Single-node throughput
| Operation | Throughput | Bottleneck |
|---|---|---|
Reads (get, get_all) | 100k–500k+ req/s | None — pure lock-free DashMap lookups |
Writes (insert, delete, update) | 10k–50k req/s | Sequential log writer (one Mutex-guarded append) |
Reads are fully parallel and scale with CPU cores. Writes are bounded by disk I/O on the log writer.
Scaling options
Option 1 — Read replicas (easiest, read-heavy workloads)

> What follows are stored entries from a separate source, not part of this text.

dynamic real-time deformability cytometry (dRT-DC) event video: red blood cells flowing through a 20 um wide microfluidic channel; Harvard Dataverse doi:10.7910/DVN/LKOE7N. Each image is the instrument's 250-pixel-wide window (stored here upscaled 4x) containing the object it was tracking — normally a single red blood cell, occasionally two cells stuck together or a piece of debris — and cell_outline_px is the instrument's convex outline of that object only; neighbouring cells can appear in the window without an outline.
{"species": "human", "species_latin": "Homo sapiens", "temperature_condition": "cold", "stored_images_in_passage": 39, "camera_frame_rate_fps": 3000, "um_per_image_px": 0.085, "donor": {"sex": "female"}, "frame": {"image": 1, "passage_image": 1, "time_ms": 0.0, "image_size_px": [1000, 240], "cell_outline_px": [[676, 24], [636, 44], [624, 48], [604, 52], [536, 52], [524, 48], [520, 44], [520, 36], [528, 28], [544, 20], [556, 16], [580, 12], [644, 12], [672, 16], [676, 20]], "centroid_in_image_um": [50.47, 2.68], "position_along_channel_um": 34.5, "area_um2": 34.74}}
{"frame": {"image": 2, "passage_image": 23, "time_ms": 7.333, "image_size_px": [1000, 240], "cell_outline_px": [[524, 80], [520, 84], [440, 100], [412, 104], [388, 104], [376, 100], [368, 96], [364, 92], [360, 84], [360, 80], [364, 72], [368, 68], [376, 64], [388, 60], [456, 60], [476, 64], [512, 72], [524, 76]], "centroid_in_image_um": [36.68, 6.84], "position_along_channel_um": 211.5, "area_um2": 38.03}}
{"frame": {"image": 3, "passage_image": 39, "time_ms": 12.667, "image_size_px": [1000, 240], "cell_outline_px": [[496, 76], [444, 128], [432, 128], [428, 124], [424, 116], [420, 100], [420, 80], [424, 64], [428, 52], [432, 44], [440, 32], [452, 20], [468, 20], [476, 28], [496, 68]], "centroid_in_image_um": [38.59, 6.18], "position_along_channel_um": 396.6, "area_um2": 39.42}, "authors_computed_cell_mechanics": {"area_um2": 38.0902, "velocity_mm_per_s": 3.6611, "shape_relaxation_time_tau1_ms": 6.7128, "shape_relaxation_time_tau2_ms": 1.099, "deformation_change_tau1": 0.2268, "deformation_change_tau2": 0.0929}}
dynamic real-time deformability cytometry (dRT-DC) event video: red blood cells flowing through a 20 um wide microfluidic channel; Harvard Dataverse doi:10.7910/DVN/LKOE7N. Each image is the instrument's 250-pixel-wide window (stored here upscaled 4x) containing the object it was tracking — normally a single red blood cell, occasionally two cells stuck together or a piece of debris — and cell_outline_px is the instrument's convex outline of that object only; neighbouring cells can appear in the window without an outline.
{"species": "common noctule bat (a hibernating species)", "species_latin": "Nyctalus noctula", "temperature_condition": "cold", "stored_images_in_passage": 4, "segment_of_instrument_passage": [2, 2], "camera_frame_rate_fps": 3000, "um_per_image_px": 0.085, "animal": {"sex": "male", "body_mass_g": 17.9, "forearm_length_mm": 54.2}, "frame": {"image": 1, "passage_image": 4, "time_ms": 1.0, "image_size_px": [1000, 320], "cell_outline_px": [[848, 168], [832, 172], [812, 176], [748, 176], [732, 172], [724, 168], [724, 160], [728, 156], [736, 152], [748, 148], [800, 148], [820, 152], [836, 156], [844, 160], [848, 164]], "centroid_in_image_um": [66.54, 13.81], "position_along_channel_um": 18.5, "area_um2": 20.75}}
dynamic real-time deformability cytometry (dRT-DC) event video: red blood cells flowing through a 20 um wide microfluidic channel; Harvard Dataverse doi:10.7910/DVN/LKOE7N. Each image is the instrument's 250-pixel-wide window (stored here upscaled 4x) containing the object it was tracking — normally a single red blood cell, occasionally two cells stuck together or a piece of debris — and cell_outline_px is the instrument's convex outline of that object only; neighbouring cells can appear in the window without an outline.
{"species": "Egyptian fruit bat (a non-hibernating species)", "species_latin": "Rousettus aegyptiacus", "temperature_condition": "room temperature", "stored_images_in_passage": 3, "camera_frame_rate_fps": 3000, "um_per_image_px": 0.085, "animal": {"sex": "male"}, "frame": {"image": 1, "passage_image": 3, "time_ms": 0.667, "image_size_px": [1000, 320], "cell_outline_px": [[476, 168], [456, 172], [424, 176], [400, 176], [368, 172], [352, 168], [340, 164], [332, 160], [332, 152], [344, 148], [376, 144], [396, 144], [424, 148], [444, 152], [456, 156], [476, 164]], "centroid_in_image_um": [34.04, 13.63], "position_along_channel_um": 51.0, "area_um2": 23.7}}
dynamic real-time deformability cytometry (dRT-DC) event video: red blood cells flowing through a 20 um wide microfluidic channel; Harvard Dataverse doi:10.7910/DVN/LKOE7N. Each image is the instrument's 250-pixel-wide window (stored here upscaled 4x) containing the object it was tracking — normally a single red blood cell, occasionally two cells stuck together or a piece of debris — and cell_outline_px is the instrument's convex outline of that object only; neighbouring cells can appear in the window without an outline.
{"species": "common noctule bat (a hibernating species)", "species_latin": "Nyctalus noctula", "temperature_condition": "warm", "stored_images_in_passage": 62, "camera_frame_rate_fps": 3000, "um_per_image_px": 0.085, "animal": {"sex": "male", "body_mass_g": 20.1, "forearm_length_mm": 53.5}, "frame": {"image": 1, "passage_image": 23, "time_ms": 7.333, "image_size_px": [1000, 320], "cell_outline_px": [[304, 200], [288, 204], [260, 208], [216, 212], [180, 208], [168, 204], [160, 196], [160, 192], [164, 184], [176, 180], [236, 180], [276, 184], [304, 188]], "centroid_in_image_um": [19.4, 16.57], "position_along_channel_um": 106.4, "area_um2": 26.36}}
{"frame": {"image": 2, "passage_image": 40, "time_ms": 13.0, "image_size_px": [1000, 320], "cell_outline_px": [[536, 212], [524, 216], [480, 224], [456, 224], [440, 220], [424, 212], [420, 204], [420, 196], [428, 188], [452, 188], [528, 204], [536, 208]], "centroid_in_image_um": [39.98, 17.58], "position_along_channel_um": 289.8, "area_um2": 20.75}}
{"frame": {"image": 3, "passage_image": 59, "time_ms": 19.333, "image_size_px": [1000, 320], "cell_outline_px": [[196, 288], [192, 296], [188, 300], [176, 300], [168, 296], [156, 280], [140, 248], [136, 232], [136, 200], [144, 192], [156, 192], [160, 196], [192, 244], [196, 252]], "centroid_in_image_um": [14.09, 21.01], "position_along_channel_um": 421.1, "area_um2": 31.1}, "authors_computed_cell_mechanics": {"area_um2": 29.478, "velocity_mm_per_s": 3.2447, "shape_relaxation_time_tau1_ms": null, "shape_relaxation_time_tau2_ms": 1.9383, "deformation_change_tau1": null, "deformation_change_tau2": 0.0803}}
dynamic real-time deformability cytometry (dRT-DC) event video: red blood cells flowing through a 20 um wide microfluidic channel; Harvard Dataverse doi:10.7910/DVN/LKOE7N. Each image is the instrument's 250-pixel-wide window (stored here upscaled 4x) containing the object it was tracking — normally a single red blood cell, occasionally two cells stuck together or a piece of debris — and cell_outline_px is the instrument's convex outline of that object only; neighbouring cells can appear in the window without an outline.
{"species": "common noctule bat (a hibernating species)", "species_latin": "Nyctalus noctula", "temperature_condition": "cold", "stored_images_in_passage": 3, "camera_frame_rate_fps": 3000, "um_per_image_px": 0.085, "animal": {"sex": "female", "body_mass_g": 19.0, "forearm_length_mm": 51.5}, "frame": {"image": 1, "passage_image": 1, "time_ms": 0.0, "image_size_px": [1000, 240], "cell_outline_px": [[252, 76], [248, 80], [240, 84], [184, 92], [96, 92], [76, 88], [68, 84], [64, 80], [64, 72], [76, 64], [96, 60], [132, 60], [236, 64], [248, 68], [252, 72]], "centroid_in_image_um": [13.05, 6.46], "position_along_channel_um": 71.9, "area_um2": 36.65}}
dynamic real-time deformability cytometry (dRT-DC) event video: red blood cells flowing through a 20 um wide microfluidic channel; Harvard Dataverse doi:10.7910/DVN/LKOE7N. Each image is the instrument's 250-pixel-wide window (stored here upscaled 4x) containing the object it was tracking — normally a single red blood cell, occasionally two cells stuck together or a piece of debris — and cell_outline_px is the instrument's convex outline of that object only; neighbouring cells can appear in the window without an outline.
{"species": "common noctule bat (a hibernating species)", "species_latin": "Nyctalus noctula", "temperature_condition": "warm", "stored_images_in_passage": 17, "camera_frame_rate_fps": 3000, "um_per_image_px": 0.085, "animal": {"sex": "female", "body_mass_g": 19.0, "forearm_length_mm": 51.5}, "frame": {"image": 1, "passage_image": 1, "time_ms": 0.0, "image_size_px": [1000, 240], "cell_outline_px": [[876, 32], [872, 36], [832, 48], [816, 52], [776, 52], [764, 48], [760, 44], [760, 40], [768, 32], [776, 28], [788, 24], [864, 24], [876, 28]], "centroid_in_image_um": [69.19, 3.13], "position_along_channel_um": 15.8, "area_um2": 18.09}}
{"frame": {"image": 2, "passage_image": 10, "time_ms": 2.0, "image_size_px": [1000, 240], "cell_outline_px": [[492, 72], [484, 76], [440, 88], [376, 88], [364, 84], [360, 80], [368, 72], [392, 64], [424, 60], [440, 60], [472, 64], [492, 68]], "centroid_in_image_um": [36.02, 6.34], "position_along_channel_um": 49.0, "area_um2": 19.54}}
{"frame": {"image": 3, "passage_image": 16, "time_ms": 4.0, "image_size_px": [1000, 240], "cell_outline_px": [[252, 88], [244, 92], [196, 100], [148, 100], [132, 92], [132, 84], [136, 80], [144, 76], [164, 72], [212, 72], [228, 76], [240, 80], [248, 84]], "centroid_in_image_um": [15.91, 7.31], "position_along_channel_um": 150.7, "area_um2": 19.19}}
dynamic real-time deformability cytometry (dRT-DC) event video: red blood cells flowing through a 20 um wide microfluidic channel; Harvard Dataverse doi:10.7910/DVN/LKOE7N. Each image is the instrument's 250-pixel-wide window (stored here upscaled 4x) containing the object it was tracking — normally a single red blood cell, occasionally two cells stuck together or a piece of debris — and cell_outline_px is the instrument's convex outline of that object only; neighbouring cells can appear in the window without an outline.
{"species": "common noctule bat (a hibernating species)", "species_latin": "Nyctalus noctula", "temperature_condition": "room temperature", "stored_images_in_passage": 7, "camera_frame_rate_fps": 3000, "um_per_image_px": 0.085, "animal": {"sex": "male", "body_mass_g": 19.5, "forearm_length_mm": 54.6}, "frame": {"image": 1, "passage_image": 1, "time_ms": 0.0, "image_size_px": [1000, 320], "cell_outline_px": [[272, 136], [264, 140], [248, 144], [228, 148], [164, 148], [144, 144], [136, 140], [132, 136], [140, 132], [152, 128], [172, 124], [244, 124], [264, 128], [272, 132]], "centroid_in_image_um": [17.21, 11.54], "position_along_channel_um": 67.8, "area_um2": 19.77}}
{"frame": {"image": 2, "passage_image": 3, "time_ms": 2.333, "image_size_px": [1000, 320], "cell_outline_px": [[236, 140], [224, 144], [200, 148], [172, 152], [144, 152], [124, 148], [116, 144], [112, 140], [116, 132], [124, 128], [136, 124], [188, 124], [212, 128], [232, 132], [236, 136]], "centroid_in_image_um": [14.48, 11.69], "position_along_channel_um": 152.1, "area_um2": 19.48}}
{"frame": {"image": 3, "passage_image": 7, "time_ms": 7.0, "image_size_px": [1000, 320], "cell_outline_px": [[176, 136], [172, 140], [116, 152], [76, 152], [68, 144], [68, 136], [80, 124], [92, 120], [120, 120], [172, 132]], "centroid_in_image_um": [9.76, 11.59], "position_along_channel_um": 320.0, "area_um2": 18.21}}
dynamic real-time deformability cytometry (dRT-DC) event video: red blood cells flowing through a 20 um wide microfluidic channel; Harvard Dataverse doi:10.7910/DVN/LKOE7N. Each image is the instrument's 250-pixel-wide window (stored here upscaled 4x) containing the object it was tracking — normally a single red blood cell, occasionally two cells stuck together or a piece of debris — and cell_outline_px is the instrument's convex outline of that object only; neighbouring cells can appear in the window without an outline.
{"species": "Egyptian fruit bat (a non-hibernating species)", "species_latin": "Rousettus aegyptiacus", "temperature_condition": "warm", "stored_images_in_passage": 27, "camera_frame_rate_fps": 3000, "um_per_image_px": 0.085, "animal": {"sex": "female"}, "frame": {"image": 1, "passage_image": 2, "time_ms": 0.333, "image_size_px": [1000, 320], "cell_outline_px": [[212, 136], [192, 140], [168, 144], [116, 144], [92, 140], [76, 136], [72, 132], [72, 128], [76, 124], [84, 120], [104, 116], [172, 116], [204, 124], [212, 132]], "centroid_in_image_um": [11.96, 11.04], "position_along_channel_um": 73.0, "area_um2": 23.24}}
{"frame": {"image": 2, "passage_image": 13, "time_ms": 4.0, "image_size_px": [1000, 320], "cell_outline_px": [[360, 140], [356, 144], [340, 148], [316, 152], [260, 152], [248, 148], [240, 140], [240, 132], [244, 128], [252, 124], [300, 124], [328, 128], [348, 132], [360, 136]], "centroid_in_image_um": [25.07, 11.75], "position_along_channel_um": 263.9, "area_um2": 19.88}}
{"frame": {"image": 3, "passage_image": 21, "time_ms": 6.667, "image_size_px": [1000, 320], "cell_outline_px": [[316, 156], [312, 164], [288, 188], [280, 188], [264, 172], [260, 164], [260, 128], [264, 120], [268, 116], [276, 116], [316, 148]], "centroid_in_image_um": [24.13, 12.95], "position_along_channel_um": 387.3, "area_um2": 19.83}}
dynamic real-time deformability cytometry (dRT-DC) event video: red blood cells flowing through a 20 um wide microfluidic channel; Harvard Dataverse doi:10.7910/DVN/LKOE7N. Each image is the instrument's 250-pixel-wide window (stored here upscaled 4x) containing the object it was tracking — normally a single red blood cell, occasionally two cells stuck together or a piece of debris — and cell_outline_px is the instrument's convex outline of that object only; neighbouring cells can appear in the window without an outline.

One primary node accepts all writes. One or more replica nodes tail the primary's log and replay entries via the same apply_entry path used at startup. Reads are distributed across replicas; writes always go to the primary.
MoltenDB already has most of the building blocks: the append-only log is the source of truth, stream_into_state / apply_entry already replay log entries into RAM state, and the WebSocket broadcast could be repurposed to stream log entries to replicas.
What needs to be added: a replication protocol (push log entries from primary → replicas), a read_only flag on replicas, and a load balancer to route reads to replicas and writes to the primary.
Option 2 — Sharding (write-heavy workloads)
Split collections across nodes — each node owns a subset of the data. Requires a shard map and a coordinator or client-side routing layer. Most complex option but gives true write scalability.
Option 3 — Active-active (high availability)
Multiple nodes accept writes independently and sync with each other. Requires conflict resolution. MoltenDB already has conflict detection logic (_v optimistic locking), but full multi-master is a significant undertaking.
Recommended path
Read replicas are the most natural first step given the existing architecture. A single node with read replicas will scale very far before sharding becomes necessary — the single node already handles hundreds of thousands of reads per second.
What's Next? (The Roadmap)
MoltenDB is currently in RC Stage. The core engine is stable, fast, and feature-rich.
1. Scaling & Ecosystem
- Mobile Native Modules: Compiling the exact same Rust core to run natively on iOS and Android (via FFI/JNI). This will bring blazing-fast, local-first embedded databases to React Native and Flutter.
- Language Clients: Official transport drivers for Python, Go, and Swift.
- Data Portability: Built-in, zero-friction utilities to export your entire database to standard JSON and CSV formats. No vendor lock-in.
2. Distributed Systems & Core
- Robust Sync: Two-way browser ↔ server delta sync with automatic conflict resolution (server-wins on
_vcollision). - Hardened Analytics: The
COUNT/SUM/AVG/MIN/MAXanalytics engine exists in the codebase but is currently under development and not ready for production use. Expanding and rigorously testing it, accompanied by a comprehensive, interactive live demo, is a key roadmap item.
3. Security, Tooling & Polish
- MoltenDB Studio (Premium): A paid, official GUI dashboard to visually manage your databases, inspect collections, and execute queries without touching the CLI.